Problem details: Every line of the records below that holds the word "organic" should be copied out.

:: Source data

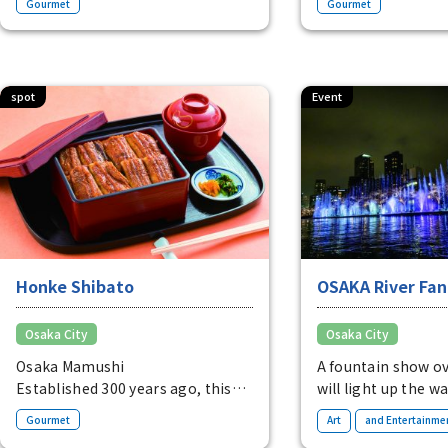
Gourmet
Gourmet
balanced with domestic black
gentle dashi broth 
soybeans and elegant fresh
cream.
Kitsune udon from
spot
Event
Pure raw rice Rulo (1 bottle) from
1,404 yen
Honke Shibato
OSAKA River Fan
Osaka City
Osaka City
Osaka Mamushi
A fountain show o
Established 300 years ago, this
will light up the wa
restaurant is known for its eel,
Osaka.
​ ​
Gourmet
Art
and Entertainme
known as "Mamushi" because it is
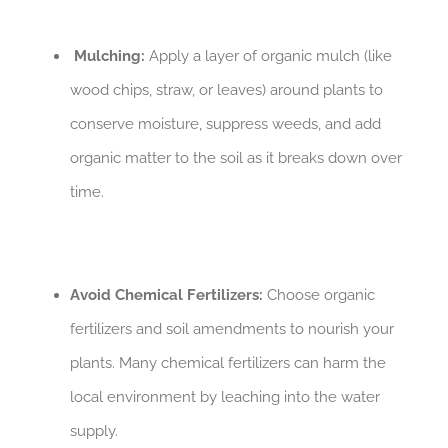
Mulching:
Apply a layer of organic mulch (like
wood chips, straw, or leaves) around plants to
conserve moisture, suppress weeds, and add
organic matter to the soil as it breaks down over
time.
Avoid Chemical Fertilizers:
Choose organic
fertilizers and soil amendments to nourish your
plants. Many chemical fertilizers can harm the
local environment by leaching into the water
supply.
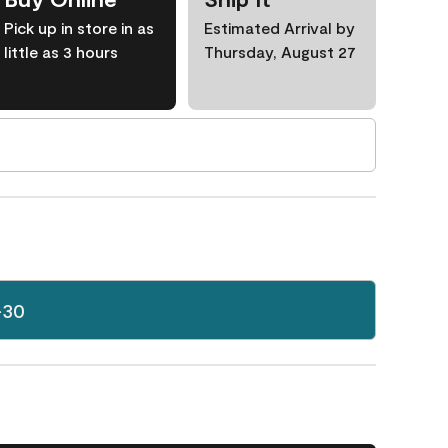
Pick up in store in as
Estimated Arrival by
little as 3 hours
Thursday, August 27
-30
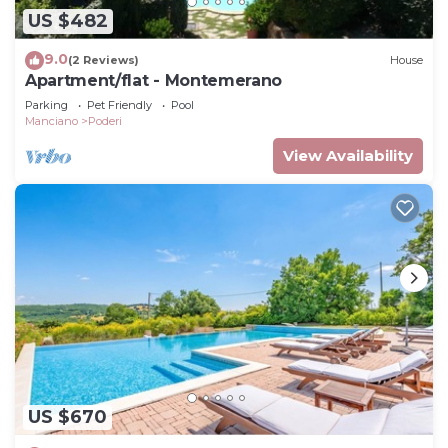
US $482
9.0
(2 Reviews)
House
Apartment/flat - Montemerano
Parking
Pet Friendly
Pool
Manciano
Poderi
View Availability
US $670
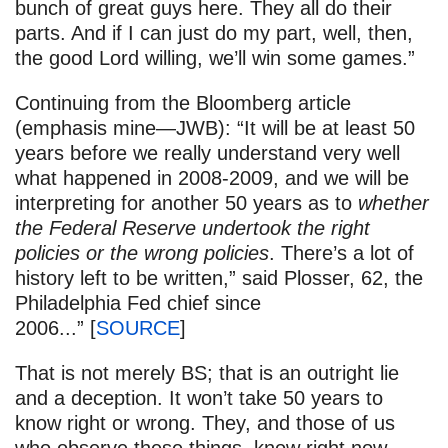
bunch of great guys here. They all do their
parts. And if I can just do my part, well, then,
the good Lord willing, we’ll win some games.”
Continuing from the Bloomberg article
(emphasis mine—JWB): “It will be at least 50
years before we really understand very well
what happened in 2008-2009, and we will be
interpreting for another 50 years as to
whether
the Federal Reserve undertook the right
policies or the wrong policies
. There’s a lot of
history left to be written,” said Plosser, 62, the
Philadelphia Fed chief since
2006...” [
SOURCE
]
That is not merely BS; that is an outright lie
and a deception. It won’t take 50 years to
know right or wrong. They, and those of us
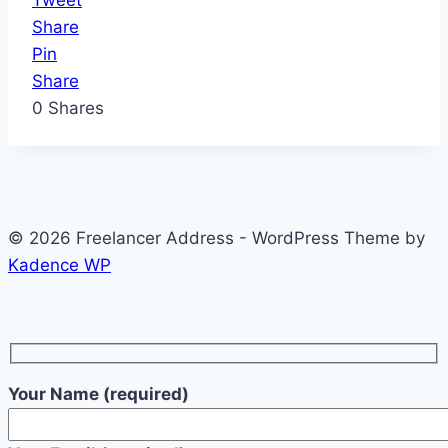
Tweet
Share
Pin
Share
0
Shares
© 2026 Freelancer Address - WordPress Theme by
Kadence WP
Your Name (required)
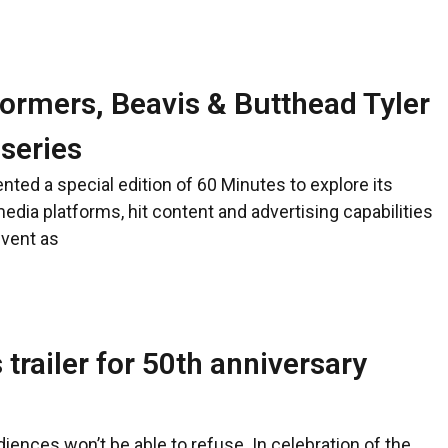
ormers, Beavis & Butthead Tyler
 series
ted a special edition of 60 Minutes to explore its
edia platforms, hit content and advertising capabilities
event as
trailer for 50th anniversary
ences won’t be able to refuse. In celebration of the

::::

Expected output:
Apply a layer of organic mulch (like
organic matter to the soil as it breaks down over
Choose organic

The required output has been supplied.